TEXT SHOWN -
Prime Minister Boris Johnson last night put detailed science at the heart of Britain’s coronavirus crisis and said the status of the lockdown now depends on the virus’s reproduction number – known as the R.
He confirmed the R rate has now dropped below 1, meaning COVID-19 is spreading slower than one-to-one and the epidemic is on course to come to a natural end.
At the start of the outbreak in the UK the R rate had been between 2.4 and 4, scientists say, but the dramatic stay-at-home measures that came into place on March 23 have cut it by at least two thirds.
An outbreak cannot survive if the R remains below one, and the Government must now scale up its testing and surveillance to make sure it is never allowed to rise above that number again.
Plans to test 100,000 random members of the population, as well as to test 100,000 at-risk people each day, will now be vital moving forward.
Watching the number of new patients and the rate at which it goes up or down will be the best way officials can monitor how quickly the virus is spreading.
This data will inform the decisions shaping the lives of everyone in Britain over the coming weeks and months, and MailOnline here explains how:
The Imperial College COVID-19 Response Team, which has been advising the Government, estimated in March that the global average R0 of the coronavirus was 3.87. As social distancing and lockdown took effect that number has now plummeted to below 1, potentially as low as 0.5, meaning the virus will die out naturally if this continues
What is the R number?
Every infectious disease is given a reproduction number, which is known as R0 – pronounced ‘R nought’ – or simply R.
It is a value that represents how many people one sick person will, on average, infect.
Most epidemiologists – scientists who track disease outbreaks – believe the SARS-CoV-2 virus, which causes COVID-19, has an R value of around 3.
But some experts analysing outbreaks across the world have estimated it could be closer to the 6.6 mark.
Estimates of the R vary because the true size of the pandemic remains a mystery, and how fast the virus spreads depends on the environment.
As an outbreak progress the R may simply be referred to as R, which means the effective rate of infection – the nought works on the premise that nobody in the population is protected, which becomes outdated as more people recover.
How does the reproductive rate compare to other infections?
SARS-CoV-2 is thought to be at three times more contagious than the coronavirus that causes MERS (0.3 – 0.8).
Measles is one of the most contagious infectious diseases, and has an R0 value of between 12 and 18 if left uncontrolled. Widespread vaccination keeps it suppressed in most developed countries.
Chickenpox’s R0 is estimated to be between 10 and 12, but this is controlled in the UK by herd immunity. So many people catch it as children and become immune to reinfection that it is unable to spread among adults.
Seasonal flu has an R value of around 1.5 but it mutates so often – there are often one or more new strains each year – that people cannot develop total immunity to it. Recovering from one strain of flu does not protect someone from others.
Ebola has an R0 of between 1.4 and 1.8 – this is low but it has so far only spread in countries with poor health facilities and its extremely high death rate (50 per cent) makes it a threat.
Mumps has an R0 of between 10 and 12, making it highly infectious, but the measles vaccine (MMR) protects most people in Britain from catching it.

SUPPLIED INFORMATION -
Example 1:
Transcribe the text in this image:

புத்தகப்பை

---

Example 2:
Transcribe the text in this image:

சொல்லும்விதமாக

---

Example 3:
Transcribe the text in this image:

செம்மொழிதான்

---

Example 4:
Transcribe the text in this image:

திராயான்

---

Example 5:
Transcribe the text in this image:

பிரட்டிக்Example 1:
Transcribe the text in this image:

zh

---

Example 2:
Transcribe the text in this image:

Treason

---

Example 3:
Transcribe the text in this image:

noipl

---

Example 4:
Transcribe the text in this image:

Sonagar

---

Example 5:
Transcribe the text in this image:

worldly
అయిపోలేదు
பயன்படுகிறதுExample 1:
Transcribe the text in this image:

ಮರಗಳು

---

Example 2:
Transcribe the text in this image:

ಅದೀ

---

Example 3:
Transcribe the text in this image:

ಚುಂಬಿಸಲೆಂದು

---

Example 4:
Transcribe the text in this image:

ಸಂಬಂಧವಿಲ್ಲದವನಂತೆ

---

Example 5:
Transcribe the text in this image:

WHAT IS EXPECTED - Return the passage of the coronavirus R number article from "SARS-CoV-2 is thought" to "most developed countries.", copied word for word.

ANSWER TO THE EXERCISE -
SARS-CoV-2 is thought to be at three times more contagious than the coronavirus that causes MERS (0.3 – 0.8).
Measles is one of the most contagious infectious diseases, and has an R0 value of between 12 and 18 if left uncontrolled. Widespread vaccination keeps it suppressed in most developed countries.